MATERIAL PROVIDED:

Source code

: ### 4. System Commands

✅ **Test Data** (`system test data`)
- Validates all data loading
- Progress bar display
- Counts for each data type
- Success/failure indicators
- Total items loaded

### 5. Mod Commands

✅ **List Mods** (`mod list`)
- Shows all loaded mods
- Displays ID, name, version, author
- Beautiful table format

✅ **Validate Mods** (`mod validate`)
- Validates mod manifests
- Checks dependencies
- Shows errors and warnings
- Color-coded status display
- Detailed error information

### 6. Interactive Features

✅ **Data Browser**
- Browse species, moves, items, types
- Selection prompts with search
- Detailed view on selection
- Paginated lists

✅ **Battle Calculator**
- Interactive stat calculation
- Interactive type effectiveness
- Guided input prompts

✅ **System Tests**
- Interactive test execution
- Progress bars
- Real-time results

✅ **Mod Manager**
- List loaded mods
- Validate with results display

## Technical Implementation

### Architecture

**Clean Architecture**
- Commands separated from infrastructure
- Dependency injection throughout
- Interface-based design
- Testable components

WHAT YOU SHOULD DO: Every line above must appear again in your reply, exactly as written.

YOUR RESPONSE:
Source code

: ### 4. System Commands

✅ **Test Data** (`system test data`)
- Validates all data loading
- Progress bar display
- Counts for each data type
- Success/failure indicators
- Total items loaded

### 5. Mod Commands

✅ **List Mods** (`mod list`)
- Shows all loaded mods
- Displays ID, name, version, author
- Beautiful table format

✅ **Validate Mods** (`mod validate`)
- Validates mod manifests
- Checks dependencies
- Shows errors and warnings
- Color-coded status display
- Detailed error information

### 6. Interactive Features

✅ **Data Browser**
- Browse species, moves, items, types
- Selection prompts with search
- Detailed view on selection
- Paginated lists

✅ **Battle Calculator**
- Interactive stat calculation
- Interactive type effectiveness
- Guided input prompts

✅ **System Tests**
- Interactive test execution
- Progress bars
- Real-time results

✅ **Mod Manager**
- List loaded mods
- Validate with results display

## Technical Implementation

### Architecture

**Clean Architecture**
- Commands separated from infrastructure
- Dependency injection throughout
- Interface-based design
- Testable components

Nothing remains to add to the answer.